3 Sum Smaller
Given an array of n integers nums and a target, find the number of index triplets i, j, k with 0 <= i < j < k < n that satisfy the condition nums[i] + nums[j] + nums[k] < target.
For example, given nums = [-2, 0, 1, 3], and target = 2.
Return 2. Because there are two triplets which sums are less than 2:
[-2, 0, 1]
[-2, 0, 3]
Follow up:
Could you solve it in O(n2) runtime?
Keep each two sum in the array, and use one loop to find sum which is smaller than target.
for i from 0 -> n - 1
for j from i + 1 -> n
map -> a[i] + a[j]
for map from 0 -> n
for k from 0 -> n
if map + k < target && k is not in map
counter ++
Sort, Two pointer This is O(n^3), not efficiency.

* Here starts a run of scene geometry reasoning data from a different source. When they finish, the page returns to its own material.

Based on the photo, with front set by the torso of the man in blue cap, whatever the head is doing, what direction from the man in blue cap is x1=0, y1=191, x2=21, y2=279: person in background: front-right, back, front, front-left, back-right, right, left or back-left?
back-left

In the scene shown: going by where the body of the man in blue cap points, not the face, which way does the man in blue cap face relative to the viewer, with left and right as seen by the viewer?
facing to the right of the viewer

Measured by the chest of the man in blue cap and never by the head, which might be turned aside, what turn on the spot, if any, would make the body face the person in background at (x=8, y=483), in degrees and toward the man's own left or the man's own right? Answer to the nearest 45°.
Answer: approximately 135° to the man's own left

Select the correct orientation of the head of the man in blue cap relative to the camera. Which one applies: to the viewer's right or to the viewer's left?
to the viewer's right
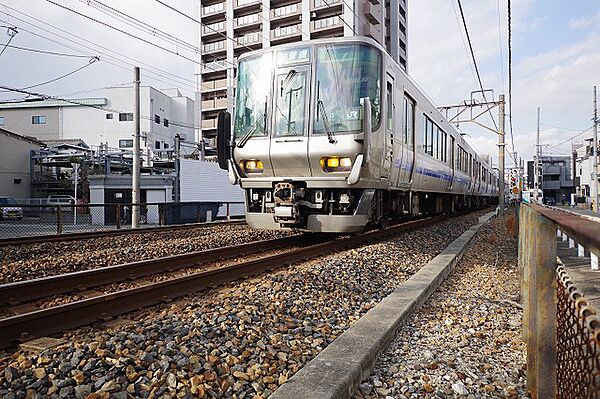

public int threeSumSmaller(int[] nums, int target) {
if(nums.length < 3) return 0;
Arrays.sort(nums);
int counter = 0;
for(int i = 0 ; i < nums.length - 2; i++){
int b = i + 1, e = i + 2;
while(b < nums.length - 1){
if(e < nums.length && nums[i] + nums[b] + nums[e] < target){
e ++;
counter ++;
continue;
}
e = ++ b + 1;
}
}
return counter;
}